Sponsoring ‘sorry’: how and when to use promoted social media in a crisis

In conversation with a government client recently, we touched on the challenge of getting messages out during a crisis.

“Our audience is on Facebook,” he said “but we know that Facebook is making it harder to reach that audience with posts on our corporate pages unless we pay to boost those posts. But in a crisis, does it look odd to see sponsored content from us appearing in your newsfeed?”

We know, certainly, that organic reach (i.e. the proportion of people who have ‘liked’ your page on Facebook who see the posts you publish when they log in and flick through their own newsfeeds) has dropped over the last few years, firstly to ~15%, but now closer to 5% or less. Increasingly, Facebook – and perhaps in future, Twitter and other networks – will ask brands to pay to reach their audiences.

The relevance of promoted social media posts to crisis handling isn’t new. During Hurricane Sandy in 2012, Twitter offered the Red Cross free advertising to help boost the fundraising effort. And it works the other way: Hasan Syed put $1,000 into berating British Airways with a promoted campaign of his own when they lost his father’s luggage. But since 2013, it’s become much easier for individuals and marketers of small brands to put modest budgets into boosting their social media updates, and to track the impact that it has.

Back to the original question: but does it look weird? Certainly, there are heartfelt messages that don’t benefit from being boosted. Take the recent tweet from Tony Fernandes of AirAsia:

Tony Fernandes tweet

Boosted, it might look a little like this fictional version:

TF tweet - fictional mockup

There’s a subtle but important difference in impact when you boost your social activity – and I think that applies to brands as well as individuals. Messages labelled as ‘sponsored’ or ‘promoted’ can look self-serving, somewhat mercenary and a little creepy.

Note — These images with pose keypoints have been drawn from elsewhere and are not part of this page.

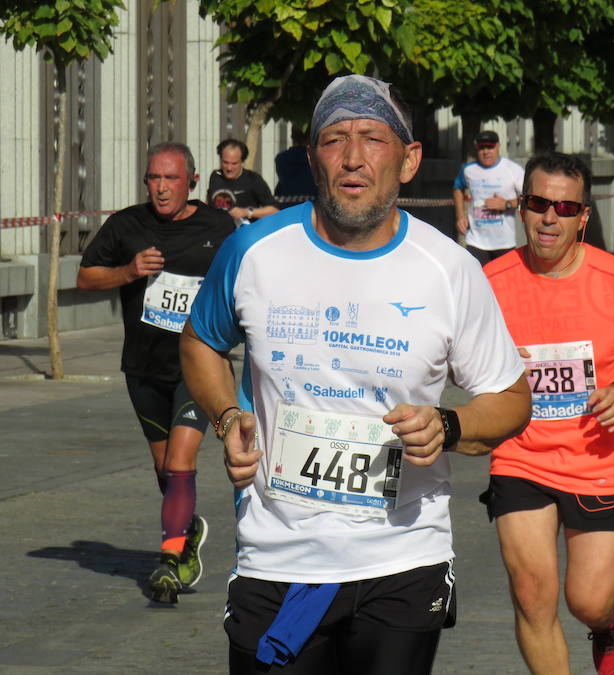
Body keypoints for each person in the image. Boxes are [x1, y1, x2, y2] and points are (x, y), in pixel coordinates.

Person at [180, 74, 532, 674]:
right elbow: (199, 343)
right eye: (333, 139)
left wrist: (448, 423)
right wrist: (229, 416)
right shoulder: (253, 252)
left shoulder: (448, 269)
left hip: (401, 557)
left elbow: (510, 398)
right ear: (311, 156)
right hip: (278, 558)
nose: (352, 157)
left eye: (372, 138)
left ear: (408, 159)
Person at [481, 152, 614, 675]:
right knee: (531, 594)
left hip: (601, 460)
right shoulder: (489, 282)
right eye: (540, 203)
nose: (551, 217)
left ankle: (610, 618)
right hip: (521, 457)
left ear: (583, 216)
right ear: (522, 208)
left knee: (586, 599)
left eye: (565, 207)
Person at [77, 142, 234, 602]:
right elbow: (86, 278)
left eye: (170, 179)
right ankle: (185, 531)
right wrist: (128, 270)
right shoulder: (126, 225)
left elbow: (242, 281)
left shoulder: (218, 228)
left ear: (192, 182)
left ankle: (168, 560)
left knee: (182, 461)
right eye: (153, 179)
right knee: (165, 468)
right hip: (143, 368)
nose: (161, 188)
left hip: (197, 366)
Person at [452, 130, 525, 265]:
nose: (486, 152)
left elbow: (529, 198)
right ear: (476, 148)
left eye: (490, 147)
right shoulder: (468, 169)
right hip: (476, 242)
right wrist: (460, 216)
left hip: (504, 242)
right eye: (482, 148)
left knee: (502, 285)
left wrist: (506, 204)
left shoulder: (513, 170)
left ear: (498, 146)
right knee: (477, 284)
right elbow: (457, 188)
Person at [207, 139, 279, 225]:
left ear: (242, 161)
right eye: (225, 163)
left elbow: (274, 211)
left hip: (244, 233)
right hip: (218, 233)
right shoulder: (215, 176)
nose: (229, 168)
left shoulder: (253, 179)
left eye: (234, 164)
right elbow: (209, 201)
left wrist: (246, 212)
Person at [274, 126, 318, 203]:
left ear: (292, 137)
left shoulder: (280, 158)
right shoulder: (315, 158)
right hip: (312, 204)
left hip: (286, 203)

By contrast, there are some contexts where boosting your posts could work well:

  • for factual messages: e.g. to raise awareness of contact telephone helplines or enquiry channels along the lines of “Customers affected by X should visit our website or call 1-800-XXXX for advice”
  • where you can provide context: on Facebook, or with Twitter cards/attached images or infographics to explain what the incident relates to and what people can do next to protect themselves
  • where the greater paid reach is a springboard to greater organic reach: asking recipients to pass on the message to friends and offline family members: “We’re investigating X currently, but please avoid Y for now. Please RT and share with friends”
  • where the audience is local or niche: using the fine-grained audience targeting tools available these days to reach a key group e.g. “We’re dealing with an incident at our Milford Haven plant. Please keep doors and windows closed” targeted at Facebook users within a tight radius of an incident location

The challenge with social media – in peacetime and during a crisis – is to stay on the right side of creepy, and that certainly applies to boosting your crisis messages. Keep it factual, encourage sharing and target intelligently.